[EXERCISE GOAL] Once you reach the line containing "(pin power_in line (at 0 15.24" in the data below, restate each line word for word up to and including the one containing "(pin bidirectional line (at 40.64 5.08".

[Dataset items]
[Start of Attachment]

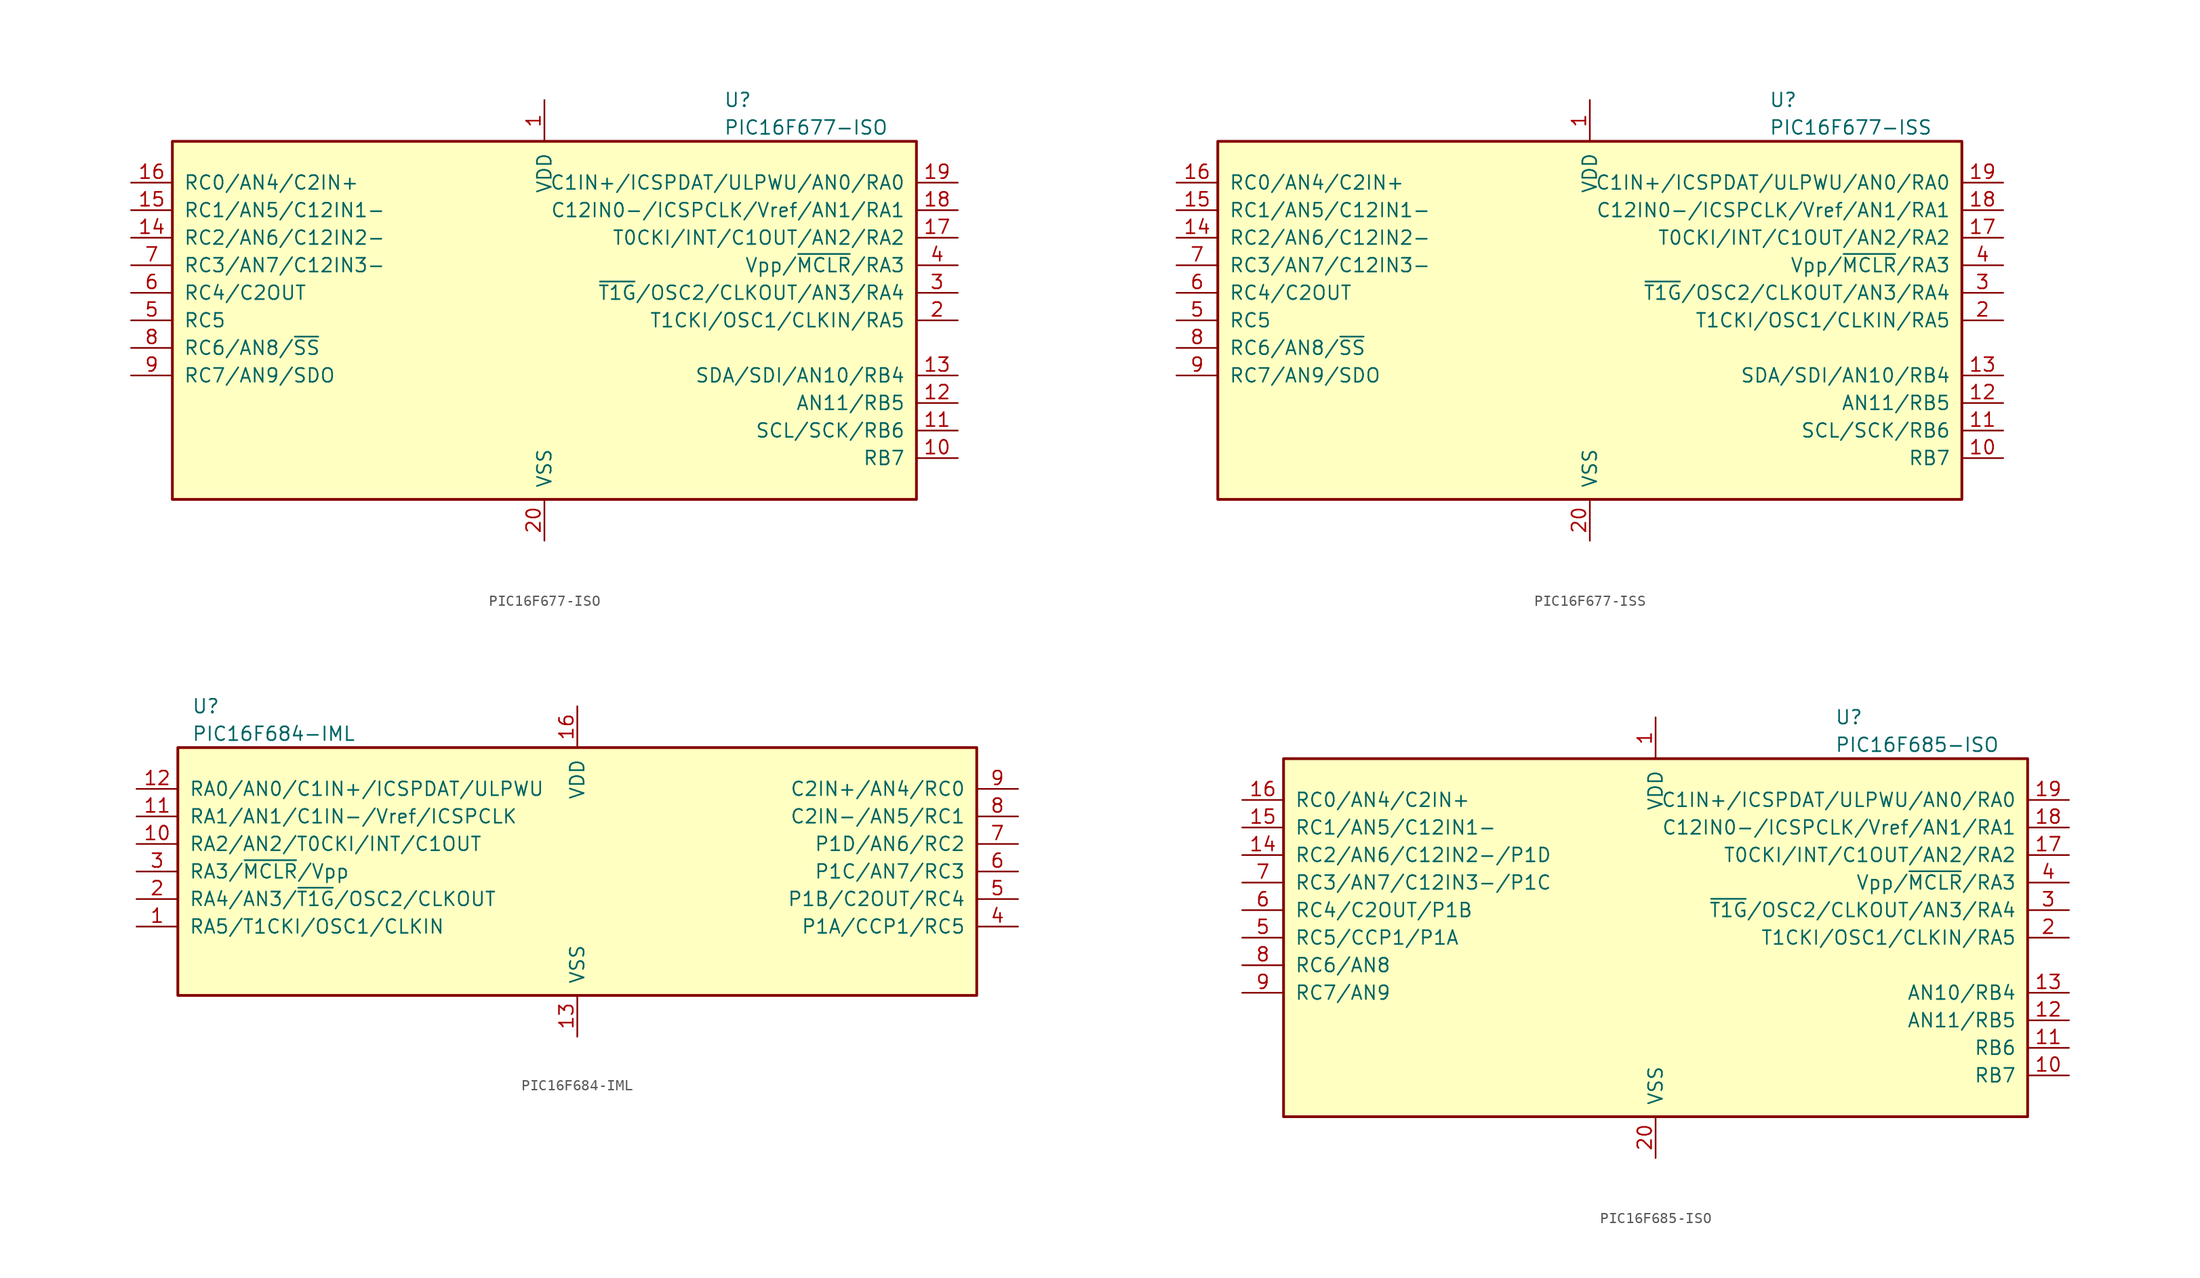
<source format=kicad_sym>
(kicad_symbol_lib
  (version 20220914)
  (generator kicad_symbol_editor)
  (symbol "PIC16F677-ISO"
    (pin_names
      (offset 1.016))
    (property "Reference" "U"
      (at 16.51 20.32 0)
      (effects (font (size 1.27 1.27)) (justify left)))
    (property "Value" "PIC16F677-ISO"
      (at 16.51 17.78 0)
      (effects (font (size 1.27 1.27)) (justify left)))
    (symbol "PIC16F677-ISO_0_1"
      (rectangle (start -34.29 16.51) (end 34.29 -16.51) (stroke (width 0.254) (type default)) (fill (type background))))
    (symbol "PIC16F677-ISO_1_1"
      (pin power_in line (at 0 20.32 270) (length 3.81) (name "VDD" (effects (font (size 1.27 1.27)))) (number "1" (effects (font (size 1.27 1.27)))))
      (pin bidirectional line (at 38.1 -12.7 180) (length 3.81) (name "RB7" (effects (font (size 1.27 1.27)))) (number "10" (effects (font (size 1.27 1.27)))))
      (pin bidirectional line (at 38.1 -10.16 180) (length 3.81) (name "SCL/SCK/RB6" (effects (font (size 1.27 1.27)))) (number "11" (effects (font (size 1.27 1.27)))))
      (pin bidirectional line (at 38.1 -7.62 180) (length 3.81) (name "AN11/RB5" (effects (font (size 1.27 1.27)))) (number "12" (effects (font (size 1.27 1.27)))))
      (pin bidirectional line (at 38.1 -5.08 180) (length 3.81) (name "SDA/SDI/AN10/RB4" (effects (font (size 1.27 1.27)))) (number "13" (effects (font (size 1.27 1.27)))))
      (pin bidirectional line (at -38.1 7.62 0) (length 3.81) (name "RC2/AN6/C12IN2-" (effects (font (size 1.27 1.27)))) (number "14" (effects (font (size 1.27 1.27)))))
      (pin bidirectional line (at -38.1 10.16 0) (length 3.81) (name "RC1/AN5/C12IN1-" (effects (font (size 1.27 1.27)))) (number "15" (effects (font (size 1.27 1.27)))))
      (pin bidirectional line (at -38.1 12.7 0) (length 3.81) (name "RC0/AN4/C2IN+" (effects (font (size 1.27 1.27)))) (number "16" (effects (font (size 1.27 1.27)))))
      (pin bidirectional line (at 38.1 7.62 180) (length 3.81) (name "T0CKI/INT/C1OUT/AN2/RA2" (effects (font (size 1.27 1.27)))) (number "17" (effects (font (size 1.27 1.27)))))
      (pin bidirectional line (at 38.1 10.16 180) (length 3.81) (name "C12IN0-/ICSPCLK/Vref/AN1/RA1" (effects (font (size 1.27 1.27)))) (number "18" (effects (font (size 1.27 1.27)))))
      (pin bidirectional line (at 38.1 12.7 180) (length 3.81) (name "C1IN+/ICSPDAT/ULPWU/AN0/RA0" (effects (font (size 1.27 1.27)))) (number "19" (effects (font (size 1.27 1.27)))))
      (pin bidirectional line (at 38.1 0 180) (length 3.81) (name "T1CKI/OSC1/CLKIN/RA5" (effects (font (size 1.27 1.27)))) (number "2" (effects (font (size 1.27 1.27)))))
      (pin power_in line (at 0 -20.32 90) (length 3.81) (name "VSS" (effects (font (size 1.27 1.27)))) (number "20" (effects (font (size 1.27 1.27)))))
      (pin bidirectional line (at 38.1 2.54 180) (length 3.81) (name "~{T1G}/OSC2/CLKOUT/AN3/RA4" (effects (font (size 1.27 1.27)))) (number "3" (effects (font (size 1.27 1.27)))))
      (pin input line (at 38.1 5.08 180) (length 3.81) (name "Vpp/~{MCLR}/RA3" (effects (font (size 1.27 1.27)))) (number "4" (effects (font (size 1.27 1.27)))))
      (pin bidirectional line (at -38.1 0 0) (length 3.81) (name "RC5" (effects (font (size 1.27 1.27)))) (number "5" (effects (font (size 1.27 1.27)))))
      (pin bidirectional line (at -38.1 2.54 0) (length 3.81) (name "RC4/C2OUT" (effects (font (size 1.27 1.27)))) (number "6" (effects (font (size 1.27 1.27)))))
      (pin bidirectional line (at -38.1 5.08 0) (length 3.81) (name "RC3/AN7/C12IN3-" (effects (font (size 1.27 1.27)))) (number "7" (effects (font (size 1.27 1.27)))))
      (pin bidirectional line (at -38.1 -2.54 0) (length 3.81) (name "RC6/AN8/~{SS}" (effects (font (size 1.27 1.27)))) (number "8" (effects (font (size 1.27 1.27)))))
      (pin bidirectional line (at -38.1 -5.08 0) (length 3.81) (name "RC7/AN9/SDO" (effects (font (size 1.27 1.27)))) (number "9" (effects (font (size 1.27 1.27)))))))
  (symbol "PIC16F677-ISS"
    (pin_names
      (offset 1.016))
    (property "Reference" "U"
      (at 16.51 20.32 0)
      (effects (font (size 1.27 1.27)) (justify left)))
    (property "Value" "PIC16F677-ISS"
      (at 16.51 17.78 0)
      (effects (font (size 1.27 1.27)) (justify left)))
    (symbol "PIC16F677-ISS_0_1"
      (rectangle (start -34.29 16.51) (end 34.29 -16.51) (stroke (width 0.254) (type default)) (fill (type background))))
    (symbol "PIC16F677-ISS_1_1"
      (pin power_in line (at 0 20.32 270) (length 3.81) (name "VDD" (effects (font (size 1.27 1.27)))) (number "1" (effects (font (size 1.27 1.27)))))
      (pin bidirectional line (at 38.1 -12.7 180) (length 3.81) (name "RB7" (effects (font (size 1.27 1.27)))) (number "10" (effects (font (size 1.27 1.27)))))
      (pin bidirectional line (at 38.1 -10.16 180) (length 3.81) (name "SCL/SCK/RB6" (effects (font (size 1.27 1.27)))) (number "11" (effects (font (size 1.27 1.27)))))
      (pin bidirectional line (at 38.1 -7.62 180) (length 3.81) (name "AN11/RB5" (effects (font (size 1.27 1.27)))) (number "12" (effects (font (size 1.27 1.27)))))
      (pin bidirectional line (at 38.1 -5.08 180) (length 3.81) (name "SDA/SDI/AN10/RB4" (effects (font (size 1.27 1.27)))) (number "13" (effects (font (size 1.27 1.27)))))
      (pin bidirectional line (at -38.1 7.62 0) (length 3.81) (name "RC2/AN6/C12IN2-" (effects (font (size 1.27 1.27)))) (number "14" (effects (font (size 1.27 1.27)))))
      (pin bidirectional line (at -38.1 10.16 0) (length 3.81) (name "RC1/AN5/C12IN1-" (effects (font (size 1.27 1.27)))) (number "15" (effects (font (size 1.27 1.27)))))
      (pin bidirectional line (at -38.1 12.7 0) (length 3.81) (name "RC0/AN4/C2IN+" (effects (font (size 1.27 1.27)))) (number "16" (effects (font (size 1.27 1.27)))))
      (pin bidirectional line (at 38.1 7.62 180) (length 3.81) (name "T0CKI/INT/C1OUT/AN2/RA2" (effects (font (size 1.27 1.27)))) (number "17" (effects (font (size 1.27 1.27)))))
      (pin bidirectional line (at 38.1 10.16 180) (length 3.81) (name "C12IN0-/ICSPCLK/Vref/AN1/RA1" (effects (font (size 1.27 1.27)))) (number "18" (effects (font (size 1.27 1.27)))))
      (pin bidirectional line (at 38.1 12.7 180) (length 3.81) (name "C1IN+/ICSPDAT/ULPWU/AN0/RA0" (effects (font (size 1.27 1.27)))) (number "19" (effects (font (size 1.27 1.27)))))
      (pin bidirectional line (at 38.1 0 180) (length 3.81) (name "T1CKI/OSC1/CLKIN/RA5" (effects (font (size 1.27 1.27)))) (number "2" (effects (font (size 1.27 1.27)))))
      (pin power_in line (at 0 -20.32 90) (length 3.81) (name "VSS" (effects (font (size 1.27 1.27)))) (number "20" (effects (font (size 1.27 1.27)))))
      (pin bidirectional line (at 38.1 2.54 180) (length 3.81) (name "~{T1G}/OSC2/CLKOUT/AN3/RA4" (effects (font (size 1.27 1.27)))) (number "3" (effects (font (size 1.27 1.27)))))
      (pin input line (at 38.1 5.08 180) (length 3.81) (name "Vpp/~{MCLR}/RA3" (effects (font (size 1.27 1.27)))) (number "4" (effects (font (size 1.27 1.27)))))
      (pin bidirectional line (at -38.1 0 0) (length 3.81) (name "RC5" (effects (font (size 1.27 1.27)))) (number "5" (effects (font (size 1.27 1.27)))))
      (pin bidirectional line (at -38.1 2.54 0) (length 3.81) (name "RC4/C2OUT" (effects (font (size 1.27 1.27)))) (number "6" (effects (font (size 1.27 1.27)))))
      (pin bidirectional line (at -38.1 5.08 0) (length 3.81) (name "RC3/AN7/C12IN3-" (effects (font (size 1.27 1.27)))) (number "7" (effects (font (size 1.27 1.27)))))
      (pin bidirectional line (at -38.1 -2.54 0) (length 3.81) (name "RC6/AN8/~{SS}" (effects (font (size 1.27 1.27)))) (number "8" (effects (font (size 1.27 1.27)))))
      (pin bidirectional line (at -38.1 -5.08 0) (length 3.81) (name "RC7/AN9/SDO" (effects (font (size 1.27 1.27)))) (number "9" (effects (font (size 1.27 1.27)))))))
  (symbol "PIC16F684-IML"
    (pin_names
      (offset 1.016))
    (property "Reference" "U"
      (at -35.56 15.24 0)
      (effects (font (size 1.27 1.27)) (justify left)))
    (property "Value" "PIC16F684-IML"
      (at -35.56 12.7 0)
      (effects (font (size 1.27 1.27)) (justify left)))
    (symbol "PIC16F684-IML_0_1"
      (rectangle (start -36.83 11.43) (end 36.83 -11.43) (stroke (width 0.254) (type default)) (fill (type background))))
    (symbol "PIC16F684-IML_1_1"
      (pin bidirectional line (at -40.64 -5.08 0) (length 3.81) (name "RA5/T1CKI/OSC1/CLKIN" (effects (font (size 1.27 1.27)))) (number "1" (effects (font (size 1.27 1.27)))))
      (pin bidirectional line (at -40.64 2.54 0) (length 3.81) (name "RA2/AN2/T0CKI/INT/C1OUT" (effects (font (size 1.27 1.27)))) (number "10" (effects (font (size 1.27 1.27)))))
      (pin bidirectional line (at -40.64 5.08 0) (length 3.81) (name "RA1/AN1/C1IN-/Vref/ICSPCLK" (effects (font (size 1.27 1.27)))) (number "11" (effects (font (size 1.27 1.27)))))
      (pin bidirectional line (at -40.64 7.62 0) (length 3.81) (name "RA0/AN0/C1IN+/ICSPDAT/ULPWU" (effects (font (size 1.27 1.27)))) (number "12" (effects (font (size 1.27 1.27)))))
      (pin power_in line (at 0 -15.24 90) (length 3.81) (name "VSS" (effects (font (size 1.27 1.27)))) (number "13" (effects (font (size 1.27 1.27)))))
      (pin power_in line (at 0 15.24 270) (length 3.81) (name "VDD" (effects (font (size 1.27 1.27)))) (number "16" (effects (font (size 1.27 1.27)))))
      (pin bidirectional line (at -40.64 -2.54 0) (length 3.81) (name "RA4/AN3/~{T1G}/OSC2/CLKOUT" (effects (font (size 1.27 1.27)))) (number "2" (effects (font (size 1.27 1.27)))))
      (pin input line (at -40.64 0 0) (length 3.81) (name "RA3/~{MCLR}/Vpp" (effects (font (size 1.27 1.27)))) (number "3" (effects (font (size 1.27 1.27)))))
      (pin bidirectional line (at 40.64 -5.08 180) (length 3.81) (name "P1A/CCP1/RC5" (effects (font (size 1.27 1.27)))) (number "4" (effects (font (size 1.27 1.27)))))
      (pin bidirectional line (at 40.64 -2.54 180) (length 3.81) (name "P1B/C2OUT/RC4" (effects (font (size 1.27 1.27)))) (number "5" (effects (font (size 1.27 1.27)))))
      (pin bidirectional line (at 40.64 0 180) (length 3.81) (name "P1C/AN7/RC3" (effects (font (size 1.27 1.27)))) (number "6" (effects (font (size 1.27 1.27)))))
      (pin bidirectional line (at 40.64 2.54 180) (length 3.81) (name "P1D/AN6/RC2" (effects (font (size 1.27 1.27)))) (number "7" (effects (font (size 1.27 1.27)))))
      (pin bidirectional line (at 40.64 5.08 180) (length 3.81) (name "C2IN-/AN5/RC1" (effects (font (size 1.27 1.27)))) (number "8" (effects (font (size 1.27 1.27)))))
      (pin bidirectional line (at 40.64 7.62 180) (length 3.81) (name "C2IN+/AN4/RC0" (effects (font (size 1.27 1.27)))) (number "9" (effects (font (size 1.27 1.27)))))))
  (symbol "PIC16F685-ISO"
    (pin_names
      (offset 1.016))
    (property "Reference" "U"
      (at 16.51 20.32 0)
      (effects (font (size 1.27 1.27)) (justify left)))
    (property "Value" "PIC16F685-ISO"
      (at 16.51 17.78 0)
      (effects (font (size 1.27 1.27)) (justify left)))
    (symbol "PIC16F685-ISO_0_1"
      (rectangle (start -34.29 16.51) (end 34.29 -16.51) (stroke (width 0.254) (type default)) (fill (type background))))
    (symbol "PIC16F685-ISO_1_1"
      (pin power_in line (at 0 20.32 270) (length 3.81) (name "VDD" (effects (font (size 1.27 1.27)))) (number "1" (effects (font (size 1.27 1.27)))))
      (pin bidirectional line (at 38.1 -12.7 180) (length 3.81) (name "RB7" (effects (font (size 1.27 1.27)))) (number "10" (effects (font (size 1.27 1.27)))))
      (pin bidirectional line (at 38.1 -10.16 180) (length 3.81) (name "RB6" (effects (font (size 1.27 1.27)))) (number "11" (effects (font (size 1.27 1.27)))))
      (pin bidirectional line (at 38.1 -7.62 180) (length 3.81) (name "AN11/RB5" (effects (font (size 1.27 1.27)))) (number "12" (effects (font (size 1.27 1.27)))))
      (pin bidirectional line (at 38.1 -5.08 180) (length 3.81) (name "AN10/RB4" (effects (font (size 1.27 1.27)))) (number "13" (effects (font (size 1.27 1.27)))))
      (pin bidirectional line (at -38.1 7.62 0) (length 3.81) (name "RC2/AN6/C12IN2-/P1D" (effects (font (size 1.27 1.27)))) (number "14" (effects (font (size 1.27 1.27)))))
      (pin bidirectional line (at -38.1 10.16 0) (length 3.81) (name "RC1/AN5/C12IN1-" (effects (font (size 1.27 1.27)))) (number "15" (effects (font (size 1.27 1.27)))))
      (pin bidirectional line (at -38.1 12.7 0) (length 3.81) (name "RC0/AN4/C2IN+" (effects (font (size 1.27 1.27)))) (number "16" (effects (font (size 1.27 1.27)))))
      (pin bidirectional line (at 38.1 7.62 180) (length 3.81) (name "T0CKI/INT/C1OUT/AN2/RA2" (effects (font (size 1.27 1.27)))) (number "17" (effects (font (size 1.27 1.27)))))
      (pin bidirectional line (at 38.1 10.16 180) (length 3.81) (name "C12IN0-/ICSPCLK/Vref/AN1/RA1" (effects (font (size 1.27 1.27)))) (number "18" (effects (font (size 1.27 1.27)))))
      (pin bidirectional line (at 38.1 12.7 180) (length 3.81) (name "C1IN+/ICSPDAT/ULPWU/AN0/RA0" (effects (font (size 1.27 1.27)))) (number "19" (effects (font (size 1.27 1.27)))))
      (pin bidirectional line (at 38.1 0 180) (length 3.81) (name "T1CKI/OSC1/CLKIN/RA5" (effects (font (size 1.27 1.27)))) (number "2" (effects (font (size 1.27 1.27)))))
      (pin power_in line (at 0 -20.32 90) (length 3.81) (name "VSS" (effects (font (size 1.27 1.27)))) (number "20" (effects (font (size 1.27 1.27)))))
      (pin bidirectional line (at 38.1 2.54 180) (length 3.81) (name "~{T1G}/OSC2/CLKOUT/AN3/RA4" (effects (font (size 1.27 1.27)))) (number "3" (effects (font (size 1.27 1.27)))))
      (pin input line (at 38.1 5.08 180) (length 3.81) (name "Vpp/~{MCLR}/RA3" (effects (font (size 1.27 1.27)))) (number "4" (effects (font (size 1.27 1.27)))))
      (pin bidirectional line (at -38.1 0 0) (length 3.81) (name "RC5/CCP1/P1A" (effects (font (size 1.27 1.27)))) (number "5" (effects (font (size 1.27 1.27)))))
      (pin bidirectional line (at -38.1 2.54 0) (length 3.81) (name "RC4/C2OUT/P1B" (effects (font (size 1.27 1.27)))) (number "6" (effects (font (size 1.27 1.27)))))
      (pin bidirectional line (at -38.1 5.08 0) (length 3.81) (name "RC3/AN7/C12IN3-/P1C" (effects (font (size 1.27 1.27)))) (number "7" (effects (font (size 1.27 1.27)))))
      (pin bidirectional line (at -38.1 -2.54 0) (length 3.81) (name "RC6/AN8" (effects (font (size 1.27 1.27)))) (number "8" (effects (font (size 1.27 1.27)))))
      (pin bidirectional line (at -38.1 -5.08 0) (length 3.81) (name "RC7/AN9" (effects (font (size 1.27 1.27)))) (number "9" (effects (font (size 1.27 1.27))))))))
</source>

[End of Attachment]

[TASK RESPONSE]
      (pin power_in line (at 0 15.24 270) (length 3.81) (name "VDD" (effects (font (size 1.27 1.27)))) (number "16" (effects (font (size 1.27 1.27)))))
      (pin bidirectional line (at -40.64 -2.54 0) (length 3.81) (name "RA4/AN3/~{T1G}/OSC2/CLKOUT" (effects (font (size 1.27 1.27)))) (number "2" (effects (font (size 1.27 1.27)))))
      (pin input line (at -40.64 0 0) (length 3.81) (name "RA3/~{MCLR}/Vpp" (effects (font (size 1.27 1.27)))) (number "3" (effects (font (size 1.27 1.27)))))
      (pin bidirectional line (at 40.64 -5.08 180) (length 3.81) (name "P1A/CCP1/RC5" (effects (font (size 1.27 1.27)))) (number "4" (effects (font (size 1.27 1.27)))))
      (pin bidirectional line (at 40.64 -2.54 180) (length 3.81) (name "P1B/C2OUT/RC4" (effects (font (size 1.27 1.27)))) (number "5" (effects (font (size 1.27 1.27)))))
      (pin bidirectional line (at 40.64 0 180) (length 3.81) (name "P1C/AN7/RC3" (effects (font (size 1.27 1.27)))) (number "6" (effects (font (size 1.27 1.27)))))
      (pin bidirectional line (at 40.64 2.54 180) (length 3.81) (name "P1D/AN6/RC2" (effects (font (size 1.27 1.27)))) (number "7" (effects (font (size 1.27 1.27)))))
      (pin bidirectional line (at 40.64 5.08 180) (length 3.81) (name "C2IN-/AN5/RC1" (effects (font (size 1.27 1.27)))) (number "8" (effects (font (size 1.27 1.27)))))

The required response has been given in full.